The second paper, “Falling Behind - Bank Data on the Role of Income and Savings in Mortgage,” examines the relationship between income shocks, financial buffers, and mortgage default. It uses mortgage data at the borrower level joined to deposit account data. It highlights the important connection between a negative income shock and default regardless of equity, income level, or debt-to-income ratios. Authors suggest implications for loan products and housing policy.

The third paper, “Consumer Debt: A Cross-Sector Framework for Solutions,” points to a framework for identifying and understanding solutions to consumer debt problems in the U.S. It synthesizes a cross-disciplinary investigation into the topic by a network of experts, all engaged through two waves of Delphi surveys.
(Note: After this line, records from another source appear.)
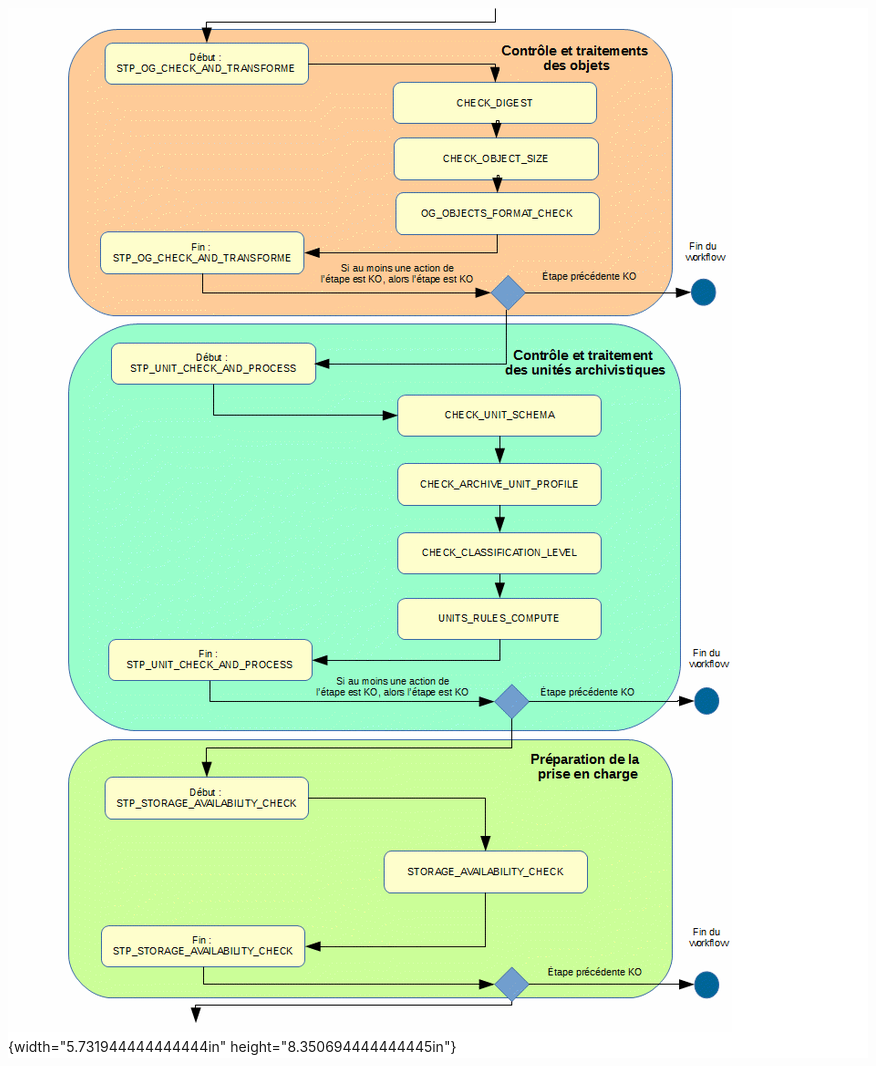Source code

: ![](medias/modele_workflow/media/image4.gif){width="5.731944444444444in" height="8.350694444444445in"}
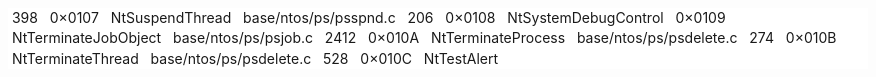 <td> 398 </td>

</tr>

<tr>

<td> 0×0107 </td>

<td> NtSuspendThread </td>

<td> base/ntos/ps/psspnd.c </td>

<td> 206 </td>

</tr>

<tr>

<td> 0×0108 </td>

<td> NtSystemDebugControl </td>

</tr>

<tr>

<td> 0×0109 </td>

<td> NtTerminateJobObject </td>

<td> base/ntos/ps/psjob.c </td>

<td> 2412 </td>

</tr>

<tr>

<td> 0×010A </td>

<td> NtTerminateProcess </td>

<td> base/ntos/ps/psdelete.c </td>

<td> 274 </td>

</tr>

<tr>

<td> 0×010B </td>

<td> NtTerminateThread </td>

<td> base/ntos/ps/psdelete.c </td>

<td> 528 </td>

</tr>

<tr>

<td> 0×010C </td>

<td> NtTestAlert </td>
Results emphasize the importance of preventing debt from getting into collections, and of reforming the debt collections industry.

In the face of high economic inequality in the U.S., debt has become both more necessary and more burdensome for families struggling financially. Together these papers cover the causes of, consequences of, and strategies to solve that burden. They contribute to the field by drawing attention to the often-troubled final stages of debtor-creditor relationships. They further de-silo the issue, treating total debt burdens as a whole rather than as individual categories of credit. This panel will promote conversations about future research and program design that can relieve families of their unpaid debt and its related costs.